US officials have been left red-faced yet again after an anonymous hacker claimed to have stolen the details of 29,000 government employees including FBI staffers.
The breached data included phone numbers, email addresses and job titles for 20,000 Department of Justice employees and a further 9000 working for the Department of Homeland Security, according to a report on Motherboard.
The hacker is said to have compromised the email account of a DoJ employee, attempted to log-in to a departmental portal and then phoned up the help desk when that failed.
Instead of being asked for a token, or forced to go through additional security, the hacker was given a passcode over the phone. From there he could log-in remotely to the computer of the staffer whose email account he’d hacked, according to the report.
The databases of government employee information were apparently accessible from an intranet site.
However, subsequent reports have claimed the lists published online contained out-of-date information – including outdated job titles and individuals who left or retired long ago.
A DoJ spokesman told The Guardian the department was investigating the matter, but sought to downplay the seriousness of the attack.
“This unauthorized access is still under investigation; however, there is no indication at this time that there is any breach of sensitive personally identifiable information,” he told the paper.
“The department takes this very seriously and is continuing to deploy protection and defensive measures to safeguard information. Any activity that is determined to be criminal in nature will be referred to law enforcement for investigation.”
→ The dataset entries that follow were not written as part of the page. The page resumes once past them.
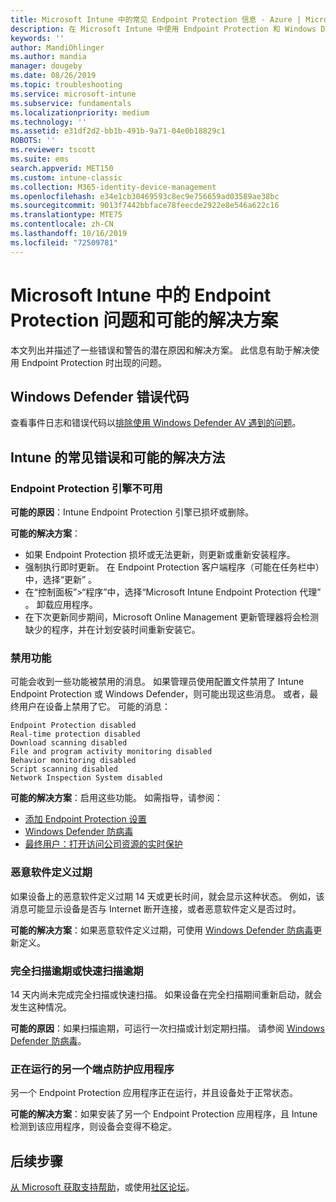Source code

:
 ```yaml
---
title: Microsoft Intune 中的常见 Endpoint Protection 信息 - Azure | Microsoft Docs
description: 在 Microsoft Intune 中使用 Endpoint Protection 和 Windows Defender 以及对其进行故障排除时，请参阅常见消息和可能的解决方案。
keywords: ''
author: MandiOhlinger
ms.author: mandia
manager: dougeby
ms.date: 08/26/2019
ms.topic: troubleshooting
ms.service: microsoft-intune
ms.subservice: fundamentals
ms.localizationpriority: medium
ms.technology: ''
ms.assetid: e31df2d2-bb1b-491b-9a71-04e0b18829c1
ROBOTS: ''
ms.reviewer: tscott
ms.suite: ems
search.appverid: MET150
ms.custom: intune-classic
ms.collection: M365-identity-device-management
ms.openlocfilehash: e34e1cb30469593c8ec9e756659ad03589ae38bc
ms.sourcegitcommit: 9013f7442bbface78feecde2922e8e546a622c16
ms.translationtype: MTE75
ms.contentlocale: zh-CN
ms.lasthandoff: 10/16/2019
ms.locfileid: "72509781"
---
```

# <a name="endpoint-protection-issues-and-possible-solutions-in-microsoft-intune"></a>Microsoft Intune 中的 Endpoint Protection 问题和可能的解决方案

本文列出并描述了一些错误和警告的潜在原因和解决方案。 此信息有助于解决使用 Endpoint Protection 时出现的问题。

## <a name="windows-defender-error-codes"></a>Windows Defender 错误代码

查看事件日志和错误代码以[排除使用 Windows Defender AV 遇到的问题](https://docs.microsoft.com/windows/security/threat-protection/windows-defender-antivirus/troubleshoot-windows-defender-antivirus)。

## <a name="common-intune-errors-and-possible-resolutions"></a>Intune 的常见错误和可能的解决方法

### <a name="endpoint-protection-engine-unavailable"></a>Endpoint Protection 引擎不可用

**可能的原因**：Intune Endpoint Protection 引擎已损坏或删除。

**可能的解决方案**：

- 如果 Endpoint Protection 损坏或无法更新，则更新或重新安装程序。
- 强制执行即时更新。 在 Endpoint Protection 客户端程序（可能在任务栏中）中，选择“更新”  。
- 在“控制面板”>“程序”中，选择“Microsoft Intune Endpoint Protection 代理”  。 卸载应用程序。
- 在下次更新同步期间，Microsoft Online Management 更新管理器将会检测缺少的程序，并在计划安装时间重新安装它。

### <a name="features-are-disabled"></a>禁用功能

可能会收到一些功能被禁用的消息。 如果管理员使用配置文件禁用了 Intune Endpoint Protection 或 Windows Defender，则可能出现这些消息。 或者，最终用户在设备上禁用了它。 可能的消息：

`Endpoint Protection disabled`  
`Real-time protection disabled`  
`Download scanning disabled`  
`File and program activity monitoring disabled`  
`Behavior monitoring disabled`  
`Script scanning disabled`  
`Network Inspection System disabled`  

**可能的解决方案**：启用这些功能。 如需指导，请参阅：

- [添加 Endpoint Protection 设置](../protect/endpoint-protection-configure.md)
- [Windows Defender 防病毒](../configuration/device-restrictions-windows-10.md#microsoft-defender-antivirus)
- [最终用户：打开访问公司资源的实时保护](/intune-user-help/turn-on-defender-windows)

### <a name="malware-definitions-out-of-date"></a>恶意软件定义过期

如果设备上的恶意软件定义过期 14 天或更长时间，就会显示这种状态。 例如，该消息可能显示设备是否与 Internet 断开连接，或者恶意软件定义是否过时。

**可能的解决方案**：如果恶意软件定义过期，可使用 [Windows Defender 防病毒](../configuration/device-restrictions-windows-10.md#microsoft-defender-antivirus)更新定义。

### <a name="full-scan-overdue-or-quick-scan-overdue"></a>完全扫描逾期或快速扫描逾期

14 天内尚未完成完全扫描或快速扫描。 如果设备在完全扫描期间重新启动，就会发生这种情况。

**可能的原因**：如果扫描逾期，可运行一次扫描或计划定期扫描。 请参阅 [Windows Defender 防病毒](../configuration/device-restrictions-windows-10.md#microsoft-defender-antivirus)。

### <a name="another-endpoint-protection-application-running"></a>正在运行的另一个端点防护应用程序

另一个 Endpoint Protection 应用程序正在运行，并且设备处于正常状态。

**可能的解决方案**：如果安装了另一个 Endpoint Protection 应用程序，且 Intune 检测到该应用程序，则设备会变得不稳定。

## <a name="next-steps"></a>后续步骤

[从 Microsoft 获取支持帮助](get-support.md)，或使用[社区论坛](https://social.technet.microsoft.com/Forums/en-US/home?category=microsoftintune)。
The breach is certainly nothing like the scale of the successful attack on the Office of Personnel Management (OPM) last year, which breached the identities and personal information of over 21 million employees.
Nevertheless, the ease with which the hacker managed to access a departmental intranet will be a cause for concern.
Emily Orton, director at UK cyber intelligence firm Darktrace, argued that the incident shows once again that governments remain vulnerable to cybercrime.
“The reoccurrence of these high-profile breaches emphasizes just how inadequate current security tools are in protecting valuable data in the face of determined attackers,” she added.
“Today businesses are increasingly adopting an immune system approach, capable of identifying internal threats early, before a crisis is reached. It is clear that both private businesses and governments need to embrace this type of self-learning technology, given the advanced threat.”